◆ ASSIGNMENT ◆
What you return must be the lines of the data that hold the word "worn".

◆ Data extracted from a collection ◆
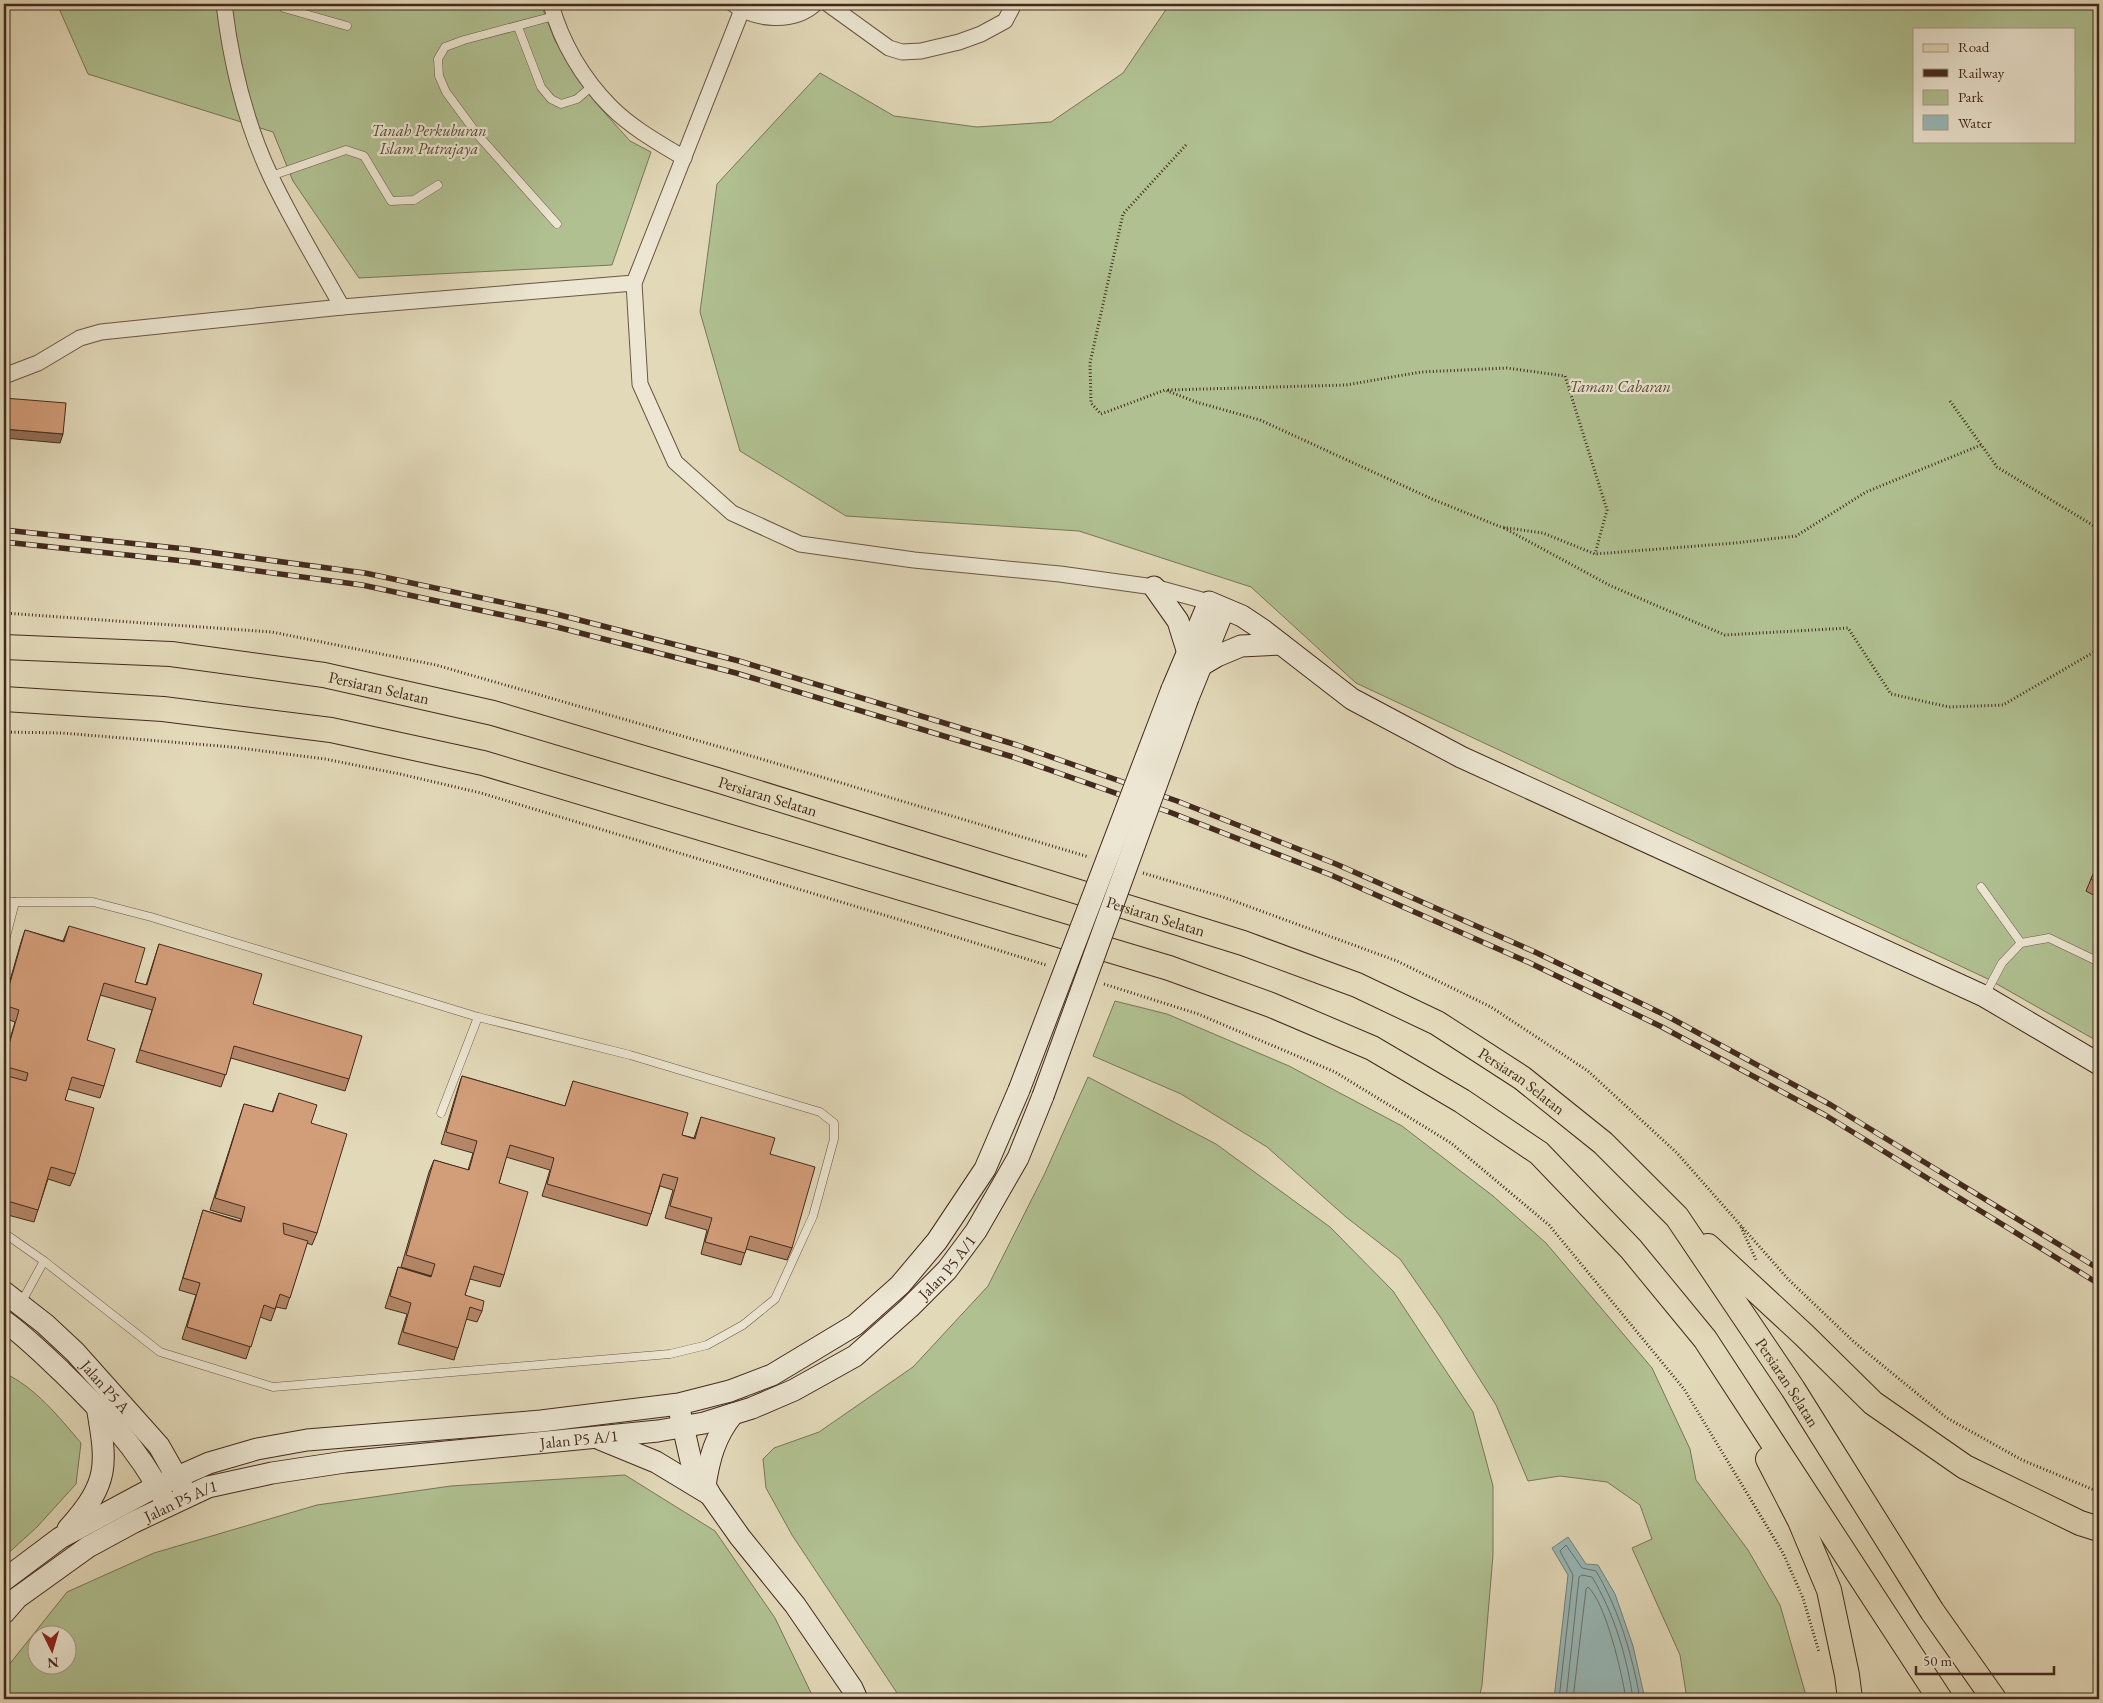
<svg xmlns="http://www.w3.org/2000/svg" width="2103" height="1703" viewBox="0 0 2103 1703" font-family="'EB Garamond',serif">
<rect width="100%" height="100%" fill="#e2d9b9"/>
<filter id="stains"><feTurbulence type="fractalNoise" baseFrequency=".004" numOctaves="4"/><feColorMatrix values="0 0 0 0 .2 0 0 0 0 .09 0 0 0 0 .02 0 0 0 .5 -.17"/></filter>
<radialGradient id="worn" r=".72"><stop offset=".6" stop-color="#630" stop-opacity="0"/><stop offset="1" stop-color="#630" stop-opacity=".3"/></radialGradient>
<g fill="#b0c091" stroke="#7a7558" fill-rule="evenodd">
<polygon points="57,4 541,4 555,41 596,103 630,141 651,152 612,265 359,278 293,181 273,132 88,74"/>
<path d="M1166 4H2099V1042L1988 979 1356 683 1251 587 1079 531 846 516 740 451 700 312 717 184 820 73 894 116 977 127 1051 122 1123 73 1165 11ZM1914 29H2074V141H1914Z"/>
<polygon points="1115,1001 1167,1014 1289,1066 1402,1126 1493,1196 1546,1243 1652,1368 1690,1449 1696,1480 1748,1550 1780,1605 1807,1699 1687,1699 1680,1655 1632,1548 1652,1539 1640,1505 1607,1482 1560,1476 1528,1481 1496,1405 1441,1318 1400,1259 1346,1217 1267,1147 1181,1094 1093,1056"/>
<polygon points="1088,1077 1216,1144 1330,1227 1393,1291 1473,1412 1493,1486 1493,1555 1482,1685 1479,1699 901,1699 792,1535 766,1488 763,1459 774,1448 819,1432 913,1367 988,1286 1045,1173"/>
<path d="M4 1373C35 1387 59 1417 81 1443L76 1484 37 1527 4 1557Z"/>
<path d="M625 1475 715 1531 775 1618 814 1699H4V1671L67 1592 154 1553 317 1505 451 1486ZM38 1636H68V1666H38Z"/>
</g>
<polygon fill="#97b8b8" stroke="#757f7a" points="1568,1537 1586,1564 1598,1565 1615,1594 1633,1646 1645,1699 1554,1699 1568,1575 1552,1548"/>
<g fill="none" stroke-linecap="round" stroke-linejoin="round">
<g stroke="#6d716b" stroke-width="1">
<path d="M1559 1699 1573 1575 1560 1551 1566 1545 1582 1568 1596 1571C1619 1610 1632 1654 1640 1699"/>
<path d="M1566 1699 1579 1577 1582 1575 1592 1577C1614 1613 1627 1657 1633 1699"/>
<path d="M1573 1699 1586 1589 1588 1587C1606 1603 1622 1674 1626 1699"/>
</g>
<g stroke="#6b5645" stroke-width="9">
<g id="lane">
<polyline points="279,4 284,8 347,26"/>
<polyline points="554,16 464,40 445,47 438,59 439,76 446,92 477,134 557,224"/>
<polyline points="518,27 541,87 551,99 561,104 577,99 592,86"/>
<polyline points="271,176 346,150 364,156 391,201 414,200 438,185"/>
<polyline points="1981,887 2021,943"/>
<polyline points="4,902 93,902 151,917 478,1017 630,1055 820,1112 834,1123 834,1139 813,1216 775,1299 743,1325 707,1345 670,1354 273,1387 160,1352 44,1261 4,1233"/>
<polyline points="4,944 15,902"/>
<polyline points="1985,995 2002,963 2021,943 2049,938 2099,962"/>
<polyline points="441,1113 478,1017"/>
<polyline points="21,1303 44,1261"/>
</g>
</g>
<g stroke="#6b5645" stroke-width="17">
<g id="street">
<path d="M224 4C231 63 245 122 271 177 292 221 318 264 342 307"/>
<path d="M551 4C561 42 583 79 611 107 632 128 659 143 684 158"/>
<path d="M733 4C755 20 793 24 815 4"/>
<polyline points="828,4 889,48 902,52 921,51 959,42 981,34 1005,21 1014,4"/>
<polyline points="742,10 634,283 640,384 675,462 732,513 800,544 914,560 1060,574 1154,587 1209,602"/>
<polyline points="4,376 38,363 80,338 101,332 342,307 634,283"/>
</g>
</g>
<g stroke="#432a1e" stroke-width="23">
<g id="secondary">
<polyline points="1154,587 1178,621 1188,653"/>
<polyline points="1200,666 1217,656 1241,646 1281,644"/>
<polyline points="1172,689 1209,602 1242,616 1263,630 1352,699 1461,757 1984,996 2099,1064"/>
<polyline points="1188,698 1224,609"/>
<path id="s1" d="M4 1292 45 1324 75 1352 159 1446 184 1490"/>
<path d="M4 1321C25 1336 43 1354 62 1372 101 1410 138 1448 163 1497"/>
<polyline points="680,1413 691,1461 711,1496 740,1537 795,1605 852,1688 857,1699"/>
<polyline points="600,1439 656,1462 709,1494"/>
<path d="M705 1486C709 1459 715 1436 733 1414"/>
<path d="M68 1529C110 1482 107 1465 97 1406"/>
<polyline points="4,1580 60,1538 157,1486 209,1463 257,1449 307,1440 541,1421 679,1404 730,1391 772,1375 855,1325 900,1285 937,1241 985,1169 1019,1090"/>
<path id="s2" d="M4 1613 17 1598 88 1547 134 1522 208 1487 272 1473 345 1462 658 1431 704 1423 752 1408 794 1390 855 1356 909 1308 947 1270 976 1231 1018 1158 1043 1096"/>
</g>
</g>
<g stroke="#432a1e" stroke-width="26">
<g id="primary">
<path id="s3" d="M4 647 171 654 324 675 493 713 717 780 1243 943 1357 985 1437 1023 1522 1078 1603 1143 1677 1217 1793 1389 1932 1611 1994 1699"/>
<polyline points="4,699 163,709 331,730 483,763 1169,968 1271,1005 1372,1048 1462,1101 1539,1153 1631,1249 1705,1339 1940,1699"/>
<polyline points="1708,1246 1804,1335 1873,1403 1965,1467 2080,1523 2099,1529"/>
<polyline points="1768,1459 1800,1521 1829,1590 1847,1675 1850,1699"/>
</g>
</g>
<g stroke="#432a1e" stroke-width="3" stroke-dasharray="1 2.5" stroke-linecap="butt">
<polyline points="1186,145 1123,214 1090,363 1091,403 1101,414 1165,390 1196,402 1260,420 1432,499 1501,527 1543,533 1595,554 1735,543 1796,536 1866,492 1981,445"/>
<polyline points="1168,390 1346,385 1421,372 1507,368 1565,376 1607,510 1595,554"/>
<polyline points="1950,401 1997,467 2099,529"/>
<polyline points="1504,528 1611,586 1725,635 1848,628 1891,694 1949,707 2003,705 2099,649"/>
<polyline points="4,613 272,632 436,665 741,753 1089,857"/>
<polyline points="4,732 62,733 232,747 325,759 400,774 481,793 927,928 1046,965"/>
<polyline points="1143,873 1223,897 1397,961 1491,1007 1588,1071 1677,1153 1788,1279 1854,1342 1947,1418 2022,1460 2099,1492"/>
<polyline points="1104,984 1198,1014 1335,1072 1451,1143 1549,1225 1684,1389 1783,1553 1803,1598 1819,1652"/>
<polyline points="1741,1227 1757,1262"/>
</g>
<use href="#lane" stroke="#ece6d2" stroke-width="8"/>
<use href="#street" stroke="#ece6d2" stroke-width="15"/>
<use href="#secondary" stroke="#ece6d2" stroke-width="21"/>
<use href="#primary" stroke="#e2d9b9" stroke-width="24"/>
<g stroke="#432a1e" stroke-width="5.5">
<g id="rail">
<polyline points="4,530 186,549 365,573 552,613 739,661 1017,745 1177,801 1336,864 1535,952 1667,1016 1831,1105 2099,1269"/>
<polyline points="4,542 184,561 362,585 549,625 736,673 1013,757 1172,813 1331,875 1530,963 1662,1027 1825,1115 2099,1284"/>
</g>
</g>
<use href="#rail" stroke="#ece6d2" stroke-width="4" stroke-dasharray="11" stroke-linecap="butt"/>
<g stroke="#432a1e" stroke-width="23" stroke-linecap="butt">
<g id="secondary-bridge">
<polyline points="1019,1090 1172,689"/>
<polyline points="1043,1096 1188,698"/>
</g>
</g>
<use href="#secondary-bridge" stroke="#ece6d2" stroke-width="21"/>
</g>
<g fill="#b58768" stroke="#432a1e">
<polygon points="2099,861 2099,898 2086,891 2091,879"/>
<polygon points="69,926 135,982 146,985 159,944 253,1004 349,1079 345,1091 231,1058 221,1087 136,1062 152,1010 100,995 87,1040 104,1086 100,1098 68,1089 65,1100 75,1174 70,1186 48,1179 34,1222 4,1214 4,1059 15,1022 4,1018 4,1001 21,942 25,930 63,941"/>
<polygon points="462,1076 565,1106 573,1081 682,1135 694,1138 701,1117 770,1154 792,1248 787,1260 746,1249 741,1265 701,1254 707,1230 665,1218 673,1190 660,1186 647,1226 542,1196 550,1170 506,1157 499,1183 504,1275 500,1287 470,1279 465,1295 482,1311 477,1322 466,1319 454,1360 398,1344 407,1314 385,1308 398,1267 431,1276 401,1267 429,1172 434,1160 468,1170 473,1153 441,1144 458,1088"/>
<polygon points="279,1093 311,1123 317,1233 312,1245 307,1243 286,1309 276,1307 271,1321 260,1317 246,1359 182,1339 196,1295 179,1290 203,1210 240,1221 241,1219 210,1210 244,1104 272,1112"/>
</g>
<polygon fill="#936e55" stroke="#432a1e" points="4,429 63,434 60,443 4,438"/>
<g fill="#d29d79" stroke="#432a1e">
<polygon points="4,398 66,403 63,434 4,429"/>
<polygon points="2099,861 2099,884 2091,879"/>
<polygon points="69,926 145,948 135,982 147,985 159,944 262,974 253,1004 362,1036 349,1079 234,1046 226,1075 140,1050 156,998 104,983 87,1040 115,1049 104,1086 72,1077 65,1100 94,1108 75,1174 51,1167 38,1210 4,1200 4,1075 26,1081 28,1073 4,1066 4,1062 19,1010 4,1005 4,1004 25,930 64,942"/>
<polygon points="462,1076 565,1106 573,1081 688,1113 682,1135 695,1139 701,1117 775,1138 770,1154 815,1167 792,1248 750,1236 745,1253 705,1242 712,1218 670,1206 678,1178 663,1174 651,1214 547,1184 554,1158 510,1145 499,1183 528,1192 504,1275 474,1266 465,1295 484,1301 482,1311 470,1307 458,1348 403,1332 411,1303 390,1296 398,1267 431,1277 435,1264 406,1255 434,1160 469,1170 477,1141 446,1132"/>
<polygon points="279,1093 317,1105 311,1123 347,1134 317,1233 283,1223 284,1234 308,1241 290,1298 280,1294 275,1309 264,1305 251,1347 187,1327 200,1283 183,1278 203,1210 241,1222 245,1207 215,1198 244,1104 273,1112"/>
</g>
<g text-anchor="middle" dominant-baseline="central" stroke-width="4.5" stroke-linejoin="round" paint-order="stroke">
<g font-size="16" font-style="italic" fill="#594835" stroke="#ece6d2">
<text x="429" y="130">Tanah Perkuburan<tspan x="429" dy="18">Islam Putrajaya</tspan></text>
<text x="1620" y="386">Taman Cabaran</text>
</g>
<g font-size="16" fill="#432a1e" stroke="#ece6d2">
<text stroke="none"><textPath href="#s3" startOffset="378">Persiaran Selatan</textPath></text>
<text stroke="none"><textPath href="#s3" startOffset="782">Persiaran Selatan</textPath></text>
<text stroke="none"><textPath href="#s3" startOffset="1188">Persiaran Selatan</textPath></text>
<text stroke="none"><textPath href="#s3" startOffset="1592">Persiaran Selatan</textPath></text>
<text stroke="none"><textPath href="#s2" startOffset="1036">Jalan P5 A/1</textPath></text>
<text stroke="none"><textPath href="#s3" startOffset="1998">Persiaran Selatan</textPath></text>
<text stroke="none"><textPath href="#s1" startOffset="139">Jalan P5 A</textPath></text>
<text stroke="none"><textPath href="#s2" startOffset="616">Jalan P5 A/1</textPath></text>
<text stroke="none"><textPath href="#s2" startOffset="211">Jalan P5 A/1</textPath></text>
</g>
</g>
<rect width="2103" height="1703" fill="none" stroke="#e2d9b9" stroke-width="20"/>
<rect x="5" y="5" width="2093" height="1693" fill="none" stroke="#432a1e" stroke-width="2.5"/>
<rect x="10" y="10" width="2083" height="1683" fill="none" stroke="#432a1e"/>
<rect x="1913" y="28" width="162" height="115" fill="#ece6d2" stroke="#a89b8a"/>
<rect x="1923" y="44" width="25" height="8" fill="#e2d9b9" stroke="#a89b8a"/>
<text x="1958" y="52" font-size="15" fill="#432a1e">Road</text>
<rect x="1923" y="69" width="25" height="8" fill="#432a1e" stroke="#a89b8a"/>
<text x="1958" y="78" font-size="15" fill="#432a1e">Railway</text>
<rect x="1923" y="90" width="25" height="15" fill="#b0c091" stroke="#a89b8a"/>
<text x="1958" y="102" font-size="15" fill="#432a1e">Park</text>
<rect x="1923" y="115" width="25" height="15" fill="#97b8b8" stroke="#a89b8a"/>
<text x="1958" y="128" font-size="15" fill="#432a1e">Water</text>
<g transform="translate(52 1650) rotate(175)"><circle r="24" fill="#ece6d2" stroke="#a89b8a"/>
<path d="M0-4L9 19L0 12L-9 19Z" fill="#8f2418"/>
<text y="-8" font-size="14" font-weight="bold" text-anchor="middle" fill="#432a1e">N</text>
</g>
<path d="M1916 1666v8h138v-8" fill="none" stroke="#432a1e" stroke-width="2.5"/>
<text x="1923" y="1666" font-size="15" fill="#432a1e" stroke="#ece6d2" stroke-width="4" paint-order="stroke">50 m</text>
<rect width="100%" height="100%" filter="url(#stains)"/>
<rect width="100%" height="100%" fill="url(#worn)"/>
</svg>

◆ COMPLETED TASK ◆
<radialGradient id="worn" r=".72"><stop offset=".6" stop-color="#630" stop-opacity="0"/><stop offset="1" stop-color="#630" stop-opacity=".3"/></radialGradient>
<rect width="100%" height="100%" fill="url(#worn)"/>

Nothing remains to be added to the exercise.